I still wouldn't say I like the source material as much as that of Les Misérables, nor others among my very favorite musicals, but can't deny I found the current production to be a complete treat.

And, of course, Paolo loved it. 

Though according to their listed credits in the Playbill, neither Cooper Grodin (The Phantom) nor Julia Udine (Christine) have Broadway experience--and while I would guess that this is a tour utilizing Equity (actors union) performers, I see nothing to confirm it--if you told me that both stars had held the same roles on Broadway or in London's West End, I'd have no reason to doubt it.

Both were spectacularly well-sung and looked great--Grodin may have seemed a tad young, but this isn't even a quibble--as did Ben Jacoby (Raoul, Christine's love interest), who came directly from the Marriott Theatre in Lincolnshire.

At that fine venue, last year I saw Now & Forever, a revue of Andrew Lloyd Webber showtunes--he's the composer but never the lyricist; Phantom's lyrics are by Charles Hart--and in it an actress with substantive Broadway credits, Linda Balgord, sang a beautiful version of "Memory" from Cats. Here she plays Madame Giry, the ballet choreographer and seeming confidant of the Phantom.

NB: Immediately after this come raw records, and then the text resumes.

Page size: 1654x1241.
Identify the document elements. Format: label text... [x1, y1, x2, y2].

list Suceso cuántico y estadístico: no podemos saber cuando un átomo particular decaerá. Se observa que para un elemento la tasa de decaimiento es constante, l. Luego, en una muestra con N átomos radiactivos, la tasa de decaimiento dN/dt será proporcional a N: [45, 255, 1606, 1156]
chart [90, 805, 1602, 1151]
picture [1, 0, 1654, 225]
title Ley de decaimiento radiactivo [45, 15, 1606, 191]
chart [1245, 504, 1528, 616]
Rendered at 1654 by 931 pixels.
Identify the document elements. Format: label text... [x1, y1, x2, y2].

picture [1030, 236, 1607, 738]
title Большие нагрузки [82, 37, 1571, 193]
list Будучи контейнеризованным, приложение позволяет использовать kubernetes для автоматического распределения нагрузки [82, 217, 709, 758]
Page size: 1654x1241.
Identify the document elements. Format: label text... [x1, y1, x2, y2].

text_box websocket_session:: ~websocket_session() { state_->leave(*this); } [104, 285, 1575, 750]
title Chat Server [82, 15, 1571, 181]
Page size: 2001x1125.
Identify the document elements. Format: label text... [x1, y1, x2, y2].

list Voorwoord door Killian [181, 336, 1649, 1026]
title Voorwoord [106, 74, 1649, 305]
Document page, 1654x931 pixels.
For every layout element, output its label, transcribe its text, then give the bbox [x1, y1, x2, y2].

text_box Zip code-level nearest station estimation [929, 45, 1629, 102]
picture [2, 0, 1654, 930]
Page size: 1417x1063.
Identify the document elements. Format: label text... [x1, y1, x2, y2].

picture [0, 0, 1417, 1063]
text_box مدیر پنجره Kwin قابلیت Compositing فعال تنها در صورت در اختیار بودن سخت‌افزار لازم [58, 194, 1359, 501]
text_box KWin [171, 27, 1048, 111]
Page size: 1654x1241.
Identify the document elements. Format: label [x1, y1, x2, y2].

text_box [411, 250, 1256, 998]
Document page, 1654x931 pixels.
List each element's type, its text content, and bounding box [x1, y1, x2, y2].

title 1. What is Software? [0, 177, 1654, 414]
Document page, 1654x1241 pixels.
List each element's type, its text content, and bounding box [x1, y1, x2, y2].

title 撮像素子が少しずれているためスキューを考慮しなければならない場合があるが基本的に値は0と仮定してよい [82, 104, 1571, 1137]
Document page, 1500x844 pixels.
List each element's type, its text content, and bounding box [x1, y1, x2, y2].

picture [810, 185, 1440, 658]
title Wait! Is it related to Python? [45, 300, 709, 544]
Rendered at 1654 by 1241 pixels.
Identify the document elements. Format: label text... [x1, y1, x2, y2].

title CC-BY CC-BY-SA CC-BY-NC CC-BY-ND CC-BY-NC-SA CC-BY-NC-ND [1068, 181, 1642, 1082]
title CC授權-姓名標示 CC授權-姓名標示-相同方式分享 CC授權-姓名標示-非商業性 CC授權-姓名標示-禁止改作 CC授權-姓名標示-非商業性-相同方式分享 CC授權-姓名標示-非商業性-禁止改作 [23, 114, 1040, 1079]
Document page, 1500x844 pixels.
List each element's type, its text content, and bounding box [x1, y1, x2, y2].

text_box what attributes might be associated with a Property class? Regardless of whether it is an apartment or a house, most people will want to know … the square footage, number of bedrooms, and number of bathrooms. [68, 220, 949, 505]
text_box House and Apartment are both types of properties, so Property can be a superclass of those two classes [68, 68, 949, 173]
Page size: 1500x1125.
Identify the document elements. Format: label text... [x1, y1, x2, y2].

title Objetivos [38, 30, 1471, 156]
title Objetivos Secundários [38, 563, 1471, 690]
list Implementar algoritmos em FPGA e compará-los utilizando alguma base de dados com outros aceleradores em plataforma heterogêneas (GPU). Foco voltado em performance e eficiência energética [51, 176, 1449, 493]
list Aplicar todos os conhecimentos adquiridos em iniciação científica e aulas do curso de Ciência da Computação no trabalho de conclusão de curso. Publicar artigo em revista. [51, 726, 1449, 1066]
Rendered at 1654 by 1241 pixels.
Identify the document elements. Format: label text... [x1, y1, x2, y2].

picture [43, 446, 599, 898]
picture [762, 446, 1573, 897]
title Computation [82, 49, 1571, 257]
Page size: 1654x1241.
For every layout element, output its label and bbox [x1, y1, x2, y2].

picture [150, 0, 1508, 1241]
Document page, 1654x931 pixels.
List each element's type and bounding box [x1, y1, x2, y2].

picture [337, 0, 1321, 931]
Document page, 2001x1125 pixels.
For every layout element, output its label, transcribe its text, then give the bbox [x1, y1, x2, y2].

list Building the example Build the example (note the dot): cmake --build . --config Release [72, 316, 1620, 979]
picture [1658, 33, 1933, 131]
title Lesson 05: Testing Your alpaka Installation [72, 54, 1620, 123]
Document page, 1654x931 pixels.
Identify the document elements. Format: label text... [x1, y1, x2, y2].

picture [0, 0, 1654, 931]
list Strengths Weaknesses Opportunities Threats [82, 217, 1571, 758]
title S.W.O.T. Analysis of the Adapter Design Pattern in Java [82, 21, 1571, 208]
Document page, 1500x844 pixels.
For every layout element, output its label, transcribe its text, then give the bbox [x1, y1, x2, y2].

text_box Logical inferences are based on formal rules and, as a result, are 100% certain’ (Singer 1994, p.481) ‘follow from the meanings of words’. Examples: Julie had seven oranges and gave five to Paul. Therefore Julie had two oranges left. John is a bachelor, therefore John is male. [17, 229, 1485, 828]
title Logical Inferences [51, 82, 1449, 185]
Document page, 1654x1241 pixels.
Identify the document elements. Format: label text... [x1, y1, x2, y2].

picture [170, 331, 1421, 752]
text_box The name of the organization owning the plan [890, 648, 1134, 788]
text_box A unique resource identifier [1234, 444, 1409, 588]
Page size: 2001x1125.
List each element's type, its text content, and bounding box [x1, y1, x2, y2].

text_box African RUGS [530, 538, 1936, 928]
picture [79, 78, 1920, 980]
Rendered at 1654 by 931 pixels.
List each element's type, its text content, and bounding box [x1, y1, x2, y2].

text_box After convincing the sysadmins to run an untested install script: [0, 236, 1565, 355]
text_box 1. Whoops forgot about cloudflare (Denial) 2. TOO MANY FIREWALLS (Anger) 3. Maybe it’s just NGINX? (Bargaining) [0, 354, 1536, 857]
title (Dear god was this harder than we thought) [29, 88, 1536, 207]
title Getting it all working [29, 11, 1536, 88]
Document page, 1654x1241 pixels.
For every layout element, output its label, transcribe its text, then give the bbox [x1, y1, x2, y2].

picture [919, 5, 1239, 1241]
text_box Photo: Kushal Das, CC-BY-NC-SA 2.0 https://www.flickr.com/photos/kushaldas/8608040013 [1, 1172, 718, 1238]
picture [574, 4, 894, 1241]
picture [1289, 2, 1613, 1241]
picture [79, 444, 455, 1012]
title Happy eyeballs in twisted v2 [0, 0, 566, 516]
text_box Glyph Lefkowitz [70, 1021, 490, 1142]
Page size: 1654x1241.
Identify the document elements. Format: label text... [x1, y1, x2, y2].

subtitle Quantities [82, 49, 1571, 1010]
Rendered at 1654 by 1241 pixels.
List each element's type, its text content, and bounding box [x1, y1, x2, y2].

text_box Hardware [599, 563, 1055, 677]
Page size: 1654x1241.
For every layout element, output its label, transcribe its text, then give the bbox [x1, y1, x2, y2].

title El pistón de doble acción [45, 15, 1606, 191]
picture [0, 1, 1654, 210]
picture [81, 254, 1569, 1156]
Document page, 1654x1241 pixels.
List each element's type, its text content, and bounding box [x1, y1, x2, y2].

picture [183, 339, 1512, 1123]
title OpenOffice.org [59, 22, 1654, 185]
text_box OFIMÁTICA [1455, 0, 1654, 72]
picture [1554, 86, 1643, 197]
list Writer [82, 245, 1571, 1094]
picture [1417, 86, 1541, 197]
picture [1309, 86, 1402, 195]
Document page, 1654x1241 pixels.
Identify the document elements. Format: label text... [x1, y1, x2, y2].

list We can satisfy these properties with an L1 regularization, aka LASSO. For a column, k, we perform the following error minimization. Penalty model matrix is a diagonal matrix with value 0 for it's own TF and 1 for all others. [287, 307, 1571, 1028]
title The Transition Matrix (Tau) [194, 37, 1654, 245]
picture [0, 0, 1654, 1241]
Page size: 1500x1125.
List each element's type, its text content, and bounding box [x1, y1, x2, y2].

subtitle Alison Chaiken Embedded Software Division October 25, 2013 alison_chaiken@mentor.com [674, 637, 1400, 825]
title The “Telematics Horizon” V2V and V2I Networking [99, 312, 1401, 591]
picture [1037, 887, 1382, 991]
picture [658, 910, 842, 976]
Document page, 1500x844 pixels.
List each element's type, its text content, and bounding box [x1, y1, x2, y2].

So the cast was superlative, the sets were astonishing--if any lesser than previously, I couldn't tell--and the orchestra sounded fantastic, especially in delivering the powerful overture.

Photo Credit: Alastair Muir
But though I knew several of the early songs--the Overture, "Think of Me," "Angel of Music," "The Phantom of the Opera" and "The Music of the Night"--were pleasant and powerful, after turning to Paolo and saying, "Well, at least the first 45 minutes were great," unlike in viewings past, for whatever reason, the rest of the show didn't let me down.

Sure, a couple of the songs are more pedestrian than their companions, but that's true in every musical. But though I somewhat expected to, there was never a point where I thought to myself, "This really isn't that good."

Quite the contrary, in fact, which made it a bit confusing why the balcony at the Cadillac Palace was way undersold, only two weeks into a run slated to go another six.

Of course, with The Phantom of the Opera being the most successful musical--and live entertainment event of any kind--of all-time (it's been running in London since 1986 and 1988), and having played Chicago on numerous national tours, it's conceivable that many theater lovers are all "been there, done that."

And perhaps, "Didn't even love that."

But whether you are an avowed Phanatic--as Paolo assuredly is--or someone like me, who hasn't been blown away in the past, or even one who has never seen Phantom live on stage, this spectacular production (directed by Laurence Connor, with a new set design by Paul Brown) is well worth (re)discovering.

And with tickets as low as $25--and for a giant production like this, the balcony is certainly fine, if not even preferable--and better seats discounted on HotTix, a couple could easily take in Phantom for the price of a movie or two.

So who knows, if in the past I was wrong or right, but I was captured anew by the music of the night.